#### [YOUR INSTRUCTIONS]
Transcribe the listing below only from the line with "Fig. 2. Response" up to and including the line with "Figure 1. SP-8356".

#### [THE DATA]
┄┄┄┄┄┄┄┄┄┄┄┄┄┄┄┄┄┄┄┄

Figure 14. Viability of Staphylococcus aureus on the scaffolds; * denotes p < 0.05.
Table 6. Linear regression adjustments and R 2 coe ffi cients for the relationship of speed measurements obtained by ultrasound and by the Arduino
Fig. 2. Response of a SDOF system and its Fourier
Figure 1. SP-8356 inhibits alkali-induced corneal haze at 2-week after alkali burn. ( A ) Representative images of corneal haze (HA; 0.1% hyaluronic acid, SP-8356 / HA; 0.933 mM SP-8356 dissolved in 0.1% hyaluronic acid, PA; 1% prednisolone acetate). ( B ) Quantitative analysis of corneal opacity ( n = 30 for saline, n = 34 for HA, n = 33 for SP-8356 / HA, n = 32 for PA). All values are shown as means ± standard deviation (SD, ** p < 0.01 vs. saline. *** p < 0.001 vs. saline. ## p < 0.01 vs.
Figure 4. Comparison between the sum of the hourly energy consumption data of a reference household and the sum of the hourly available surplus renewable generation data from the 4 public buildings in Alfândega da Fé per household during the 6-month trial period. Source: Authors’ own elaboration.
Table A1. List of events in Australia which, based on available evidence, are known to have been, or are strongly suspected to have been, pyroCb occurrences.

┄┄┄┄┄┄┄┄┄┄┄┄┄┄┄┄┄┄┄┄

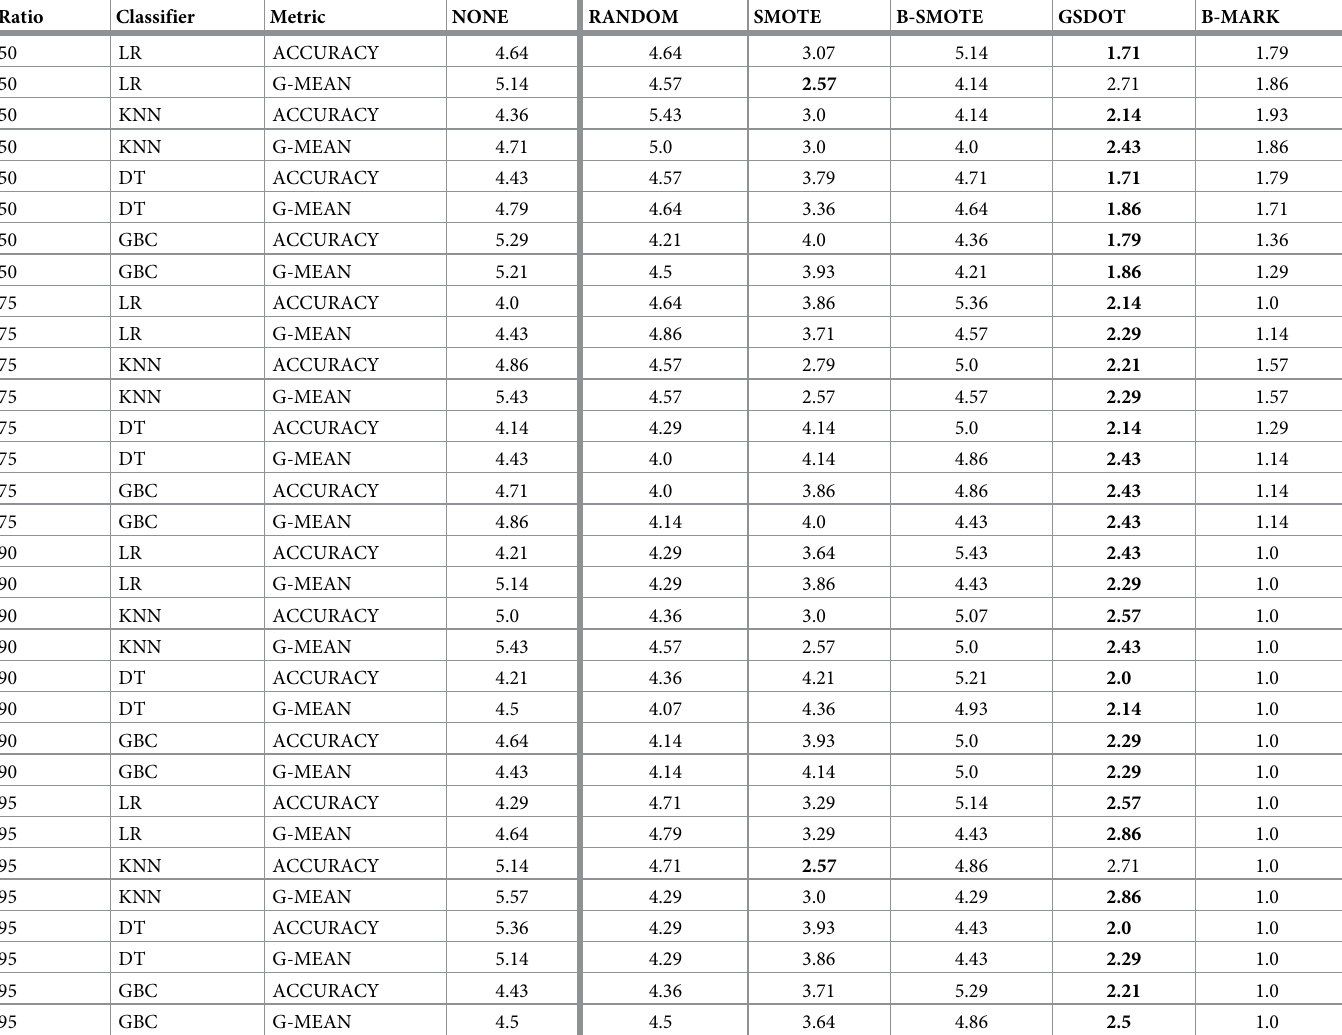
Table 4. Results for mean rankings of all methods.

┄┄┄┄┄┄┄┄┄┄┄┄┄┄┄┄┄┄┄┄

#### [TASK ANSWER]
Fig. 2. Response of a SDOF system and its Fourier
Figure 1. SP-8356 inhibits alkali-induced corneal haze at 2-week after alkali burn. ( A ) Representative images of corneal haze (HA; 0.1% hyaluronic acid, SP-8356 / HA; 0.933 mM SP-8356 dissolved in 0.1% hyaluronic acid, PA; 1% prednisolone acetate). ( B ) Quantitative analysis of corneal opacity ( n = 30 for saline, n = 34 for HA, n = 33 for SP-8356 / HA, n = 32 for PA). All values are shown as means ± standard deviation (SD, ** p < 0.01 vs. saline. *** p < 0.001 vs. saline. ## p < 0.01 vs.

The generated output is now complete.